Rocks are the same as bullets in that they are projectiles that can kill, but when you shoot an M-16 rifle, you are almost certain of scaring the daylights out of someone several hundred feet away, or injuring, if not killing him. It is not a hunting rifle, it is used to defend civilians and soldiers from being killed.
Thrown rocks can be deadly, as we know too well. Many Jewish babies and adults have been killed by the impact of a rock through a car windshield, or by a fatal crash caused by a hurdled rock.
That is the ultimate goal of the rock-throwers nowadays. But in 1990, it was more of a symbol of defiance and a challenge to soldiers. The Arabs had stones. The soldiers had guns. That was not seen as a fair fight, but it’s never a fair fight when a Jew wins.
And how about an eight-year-old who back then had no intention to kill.
I remember when I was eight years old, on a snowy day in Baltimore. Our next-door neighbor’s grandson, a neighborhood mischief-maker, led the charge to pelt passing cars with snowballs. I wanted to be accepted by my buddies, so I joined in.
Bam! I hit a guy’s side window head-on. Bull’s-eye. I was exhilarated. I showed my “friends” I could do it.
I was less exhilarated when the driver slammed the brakes and angrily burst out of the car to chase after us.
He didn’t call the police. Worse than that, we got a nasty response from our parents.
There is no comparison between my childhood incident and the Arab hatred of Jews. After all, I did not hate the driver. But you could compare my pelting a snow ball with the rocks pelted by one eight-year-old Arab, 20-some years ago. The Arabs had not yet educated their small children to murder Jews. They only encouraged them to harass Jews.
That’s what they did when I was escorting that tourist bus.
I was toting an M-16 semi-automatic. My cartridge had one rubber bullet. That was all the ammunition I was allowed to use on stone-throwers. After that first bullet, the others were live. A rubber bullet can kill but usually does not. A live bullet usually kills or injures, unless you’re a bad shot.
As usual, without warning, a rock smashed into a side window of the bus.
The driver stopped, and I rushed out, with my rifle aiming in the air. I saw an eight-year-old running away, his back to me.
I raised my weapon and aimed.
Twenty years later, our son was a combat soldier in the Golani Brigade. If it were him in my place, I would have said: “Shoot him. Kill him.
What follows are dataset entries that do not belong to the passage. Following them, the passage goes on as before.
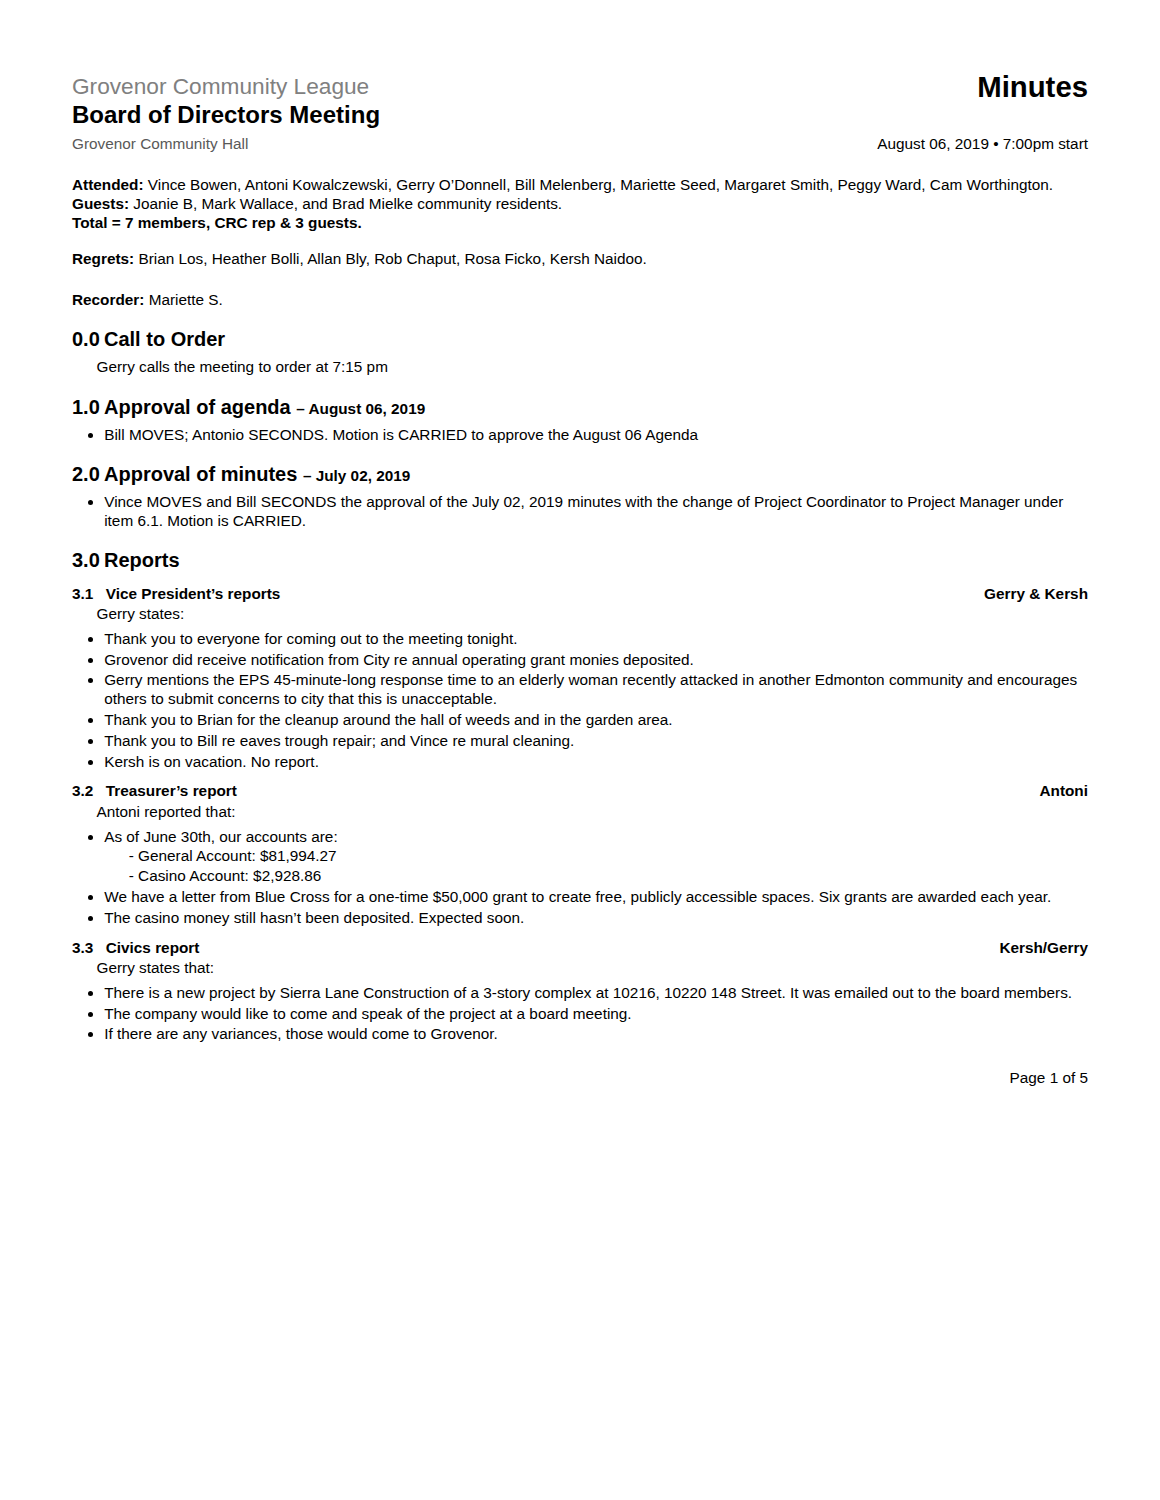Grovenor Community League
Board of Directors Meeting
Minutes
Grovenor Community Hall
August 06, 2019 • 7:00pm start
Attended: Vince Bowen, Antoni Kowalczewski, Gerry O’Donnell, Bill Melenberg, Mariette Seed, Margaret Smith, Peggy Ward, Cam Worthington.
Guests: Joanie B, Mark Wallace, and Brad Mielke community residents.
Total = 7 members, CRC rep & 3 guests.
Regrets: Brian Los, Heather Bolli, Allan Bly, Rob Chaput, Rosa Ficko, Kersh Naidoo.
Recorder: Mariette S.
0.0 Call to Order
Gerry calls the meeting to order at 7:15 pm
1.0 Approval of agenda – August 06, 2019
Bill MOVES; Antonio SECONDS. Motion is CARRIED to approve the August 06 Agenda
2.0 Approval of minutes – July 02, 2019
Vince MOVES and Bill SECONDS the approval of the July 02, 2019 minutes with the change of Project Coordinator to Project Manager under item 6.1. Motion is CARRIED.
3.0 Reports
3.1 Vice President’s reports Gerry & Kersh
Gerry states:
Thank you to everyone for coming out to the meeting tonight.
Grovenor did receive notification from City re annual operating grant monies deposited.
Gerry mentions the EPS 45-minute-long response time to an elderly woman recently attacked in another Edmonton community and encourages others to submit concerns to city that this is unacceptable.
Thank you to Brian for the cleanup around the hall of weeds and in the garden area.
Thank you to Bill re eaves trough repair; and Vince re mural cleaning.
Kersh is on vacation. No report.
3.2 Treasurer’s report Antoni
Antoni reported that:
As of June 30th, our accounts are:
- General Account: $81,994.27
- Casino Account: $2,928.86
We have a letter from Blue Cross for a one-time $50,000 grant to create free, publicly accessible spaces. Six grants are awarded each year.
The casino money still hasn’t been deposited. Expected soon.
3.3 Civics report Kersh/Gerry
Gerry states that:
There is a new project by Sierra Lane Construction of a 3-story complex at 10216, 10220 148 Street. It was emailed out to the board members.
The company would like to come and speak of the project at a board meeting.
If there are any variances, those would come to Grovenor.
Page 1 of 5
If you don’t get rid of him now, the blood of ‘who knows many Jews’ will be on your hands in 20 years when he becomes a full-grown terrorist. My son, this Is Israel and not the diaspora. Pull the trigger.”
I aimed the rifle at the fleeing boy’s head.
Twenty-two years later, my second son was serving in a Tank Brigade. If he had been in Beit Jala, would I have told him: “My son, don’t do it. How can you shoot an eight-year-old in the back? So he threw a rock. So what? Remember the snowball I threw?”